Your agent will handle sensitive financial or health matters for you. If your agent is incompetent, dishonest or doesn't take your directions seriously, she may cause you harm and not act in your best interests. When choosing an agent, choose someone who is responsible, reliable and able to make decisions. A close family member, such as your child or spouse, is often a good choice for your agent, but talk to the person to make sure she's ready to handle the responsibility first.


Once you've chosen an agent, you need to decide what type of powers you want to give her and when. A healthcare power of attorney is only effective if you're incapacitated, but a general power of attorney for finances may be durable or springing. A durable power of attorney comes into effect as soon as you sign it and remains effective, even if you become incapacitated. A springing power of attorney is only effective when the "springing" event you defined in the power of attorney itself, such as your incapacitation, occurs. You may give your agent any powers allowed under your state's laws. Financial areas include banking transactions, real estate sales, debt collection and gift-giving. The healthcare power of attorney allows your agent to make medical decisions for you in general, but you may limit her power. For example, you may include wording that forbids your agent from consenting to a specific treatment for you.

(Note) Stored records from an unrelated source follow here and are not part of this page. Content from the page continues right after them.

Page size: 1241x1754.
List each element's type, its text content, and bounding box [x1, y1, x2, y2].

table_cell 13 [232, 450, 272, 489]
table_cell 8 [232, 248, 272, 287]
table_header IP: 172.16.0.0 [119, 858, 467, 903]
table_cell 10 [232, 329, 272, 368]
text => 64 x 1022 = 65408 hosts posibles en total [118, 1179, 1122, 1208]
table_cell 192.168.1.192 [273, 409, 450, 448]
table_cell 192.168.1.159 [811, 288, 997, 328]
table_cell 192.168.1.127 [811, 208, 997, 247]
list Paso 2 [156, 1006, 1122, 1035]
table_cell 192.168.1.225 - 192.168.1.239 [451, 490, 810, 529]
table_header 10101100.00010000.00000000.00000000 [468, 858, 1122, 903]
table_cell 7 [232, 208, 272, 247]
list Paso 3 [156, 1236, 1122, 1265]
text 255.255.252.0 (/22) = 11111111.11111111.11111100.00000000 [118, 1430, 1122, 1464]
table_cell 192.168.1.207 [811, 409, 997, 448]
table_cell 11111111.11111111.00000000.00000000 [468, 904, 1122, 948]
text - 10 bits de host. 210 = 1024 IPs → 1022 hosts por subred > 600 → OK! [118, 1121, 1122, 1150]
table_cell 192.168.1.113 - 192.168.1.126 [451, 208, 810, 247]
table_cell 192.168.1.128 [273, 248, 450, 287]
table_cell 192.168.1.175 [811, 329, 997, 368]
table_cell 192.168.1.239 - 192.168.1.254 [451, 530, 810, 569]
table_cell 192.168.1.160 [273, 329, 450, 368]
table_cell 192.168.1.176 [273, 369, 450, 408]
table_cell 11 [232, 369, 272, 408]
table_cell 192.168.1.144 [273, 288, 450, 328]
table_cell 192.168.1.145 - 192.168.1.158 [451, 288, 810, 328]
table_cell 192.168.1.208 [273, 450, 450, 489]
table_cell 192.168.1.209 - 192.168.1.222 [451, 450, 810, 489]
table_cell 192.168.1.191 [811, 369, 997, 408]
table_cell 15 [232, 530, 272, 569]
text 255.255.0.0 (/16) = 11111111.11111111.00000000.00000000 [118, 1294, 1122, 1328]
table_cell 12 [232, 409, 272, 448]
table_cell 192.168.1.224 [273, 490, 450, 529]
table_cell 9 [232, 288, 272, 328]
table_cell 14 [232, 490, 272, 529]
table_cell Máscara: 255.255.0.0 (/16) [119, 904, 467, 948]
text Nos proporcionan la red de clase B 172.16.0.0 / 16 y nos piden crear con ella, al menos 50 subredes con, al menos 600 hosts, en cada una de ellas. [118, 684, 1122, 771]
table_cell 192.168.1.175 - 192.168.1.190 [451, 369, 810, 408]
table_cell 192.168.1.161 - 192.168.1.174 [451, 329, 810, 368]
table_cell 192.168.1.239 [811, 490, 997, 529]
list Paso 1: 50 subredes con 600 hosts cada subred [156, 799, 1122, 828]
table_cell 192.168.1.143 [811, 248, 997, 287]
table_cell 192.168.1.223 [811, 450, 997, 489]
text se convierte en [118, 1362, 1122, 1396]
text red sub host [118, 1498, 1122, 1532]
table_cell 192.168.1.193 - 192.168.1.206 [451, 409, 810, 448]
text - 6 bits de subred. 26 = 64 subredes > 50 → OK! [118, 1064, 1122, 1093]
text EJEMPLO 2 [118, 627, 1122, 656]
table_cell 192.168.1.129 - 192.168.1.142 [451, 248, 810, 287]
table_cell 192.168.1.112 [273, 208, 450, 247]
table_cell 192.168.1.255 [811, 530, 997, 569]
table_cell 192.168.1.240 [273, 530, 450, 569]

Your power of attorney must comply with your state's laws. Laws for powers of attorney differ by state. In most cases, you must put the power of attorney in writing, sign the document and have your signature notarized. Your agent may have to sign as well. Even if your state doesn't require notarization, having your signature notarized eliminates any doubt about your signature's validity. If you're going to use a power of attorney for real estate, you'll need to file the document in the county land records. You may give a copy of your healthcare power of attorney to your doctor so your doctor is aware of your agent's authority in the event of your incapacitation.


You may end your power of attorney for any reason. State laws differ on power of attorney revocation. Common revocation methods include destroying the document and putting the revocation in writing. You should notify your agent, as well as any third parties with whom your agent is involved, such as a bank, in writing that you're revoking authority.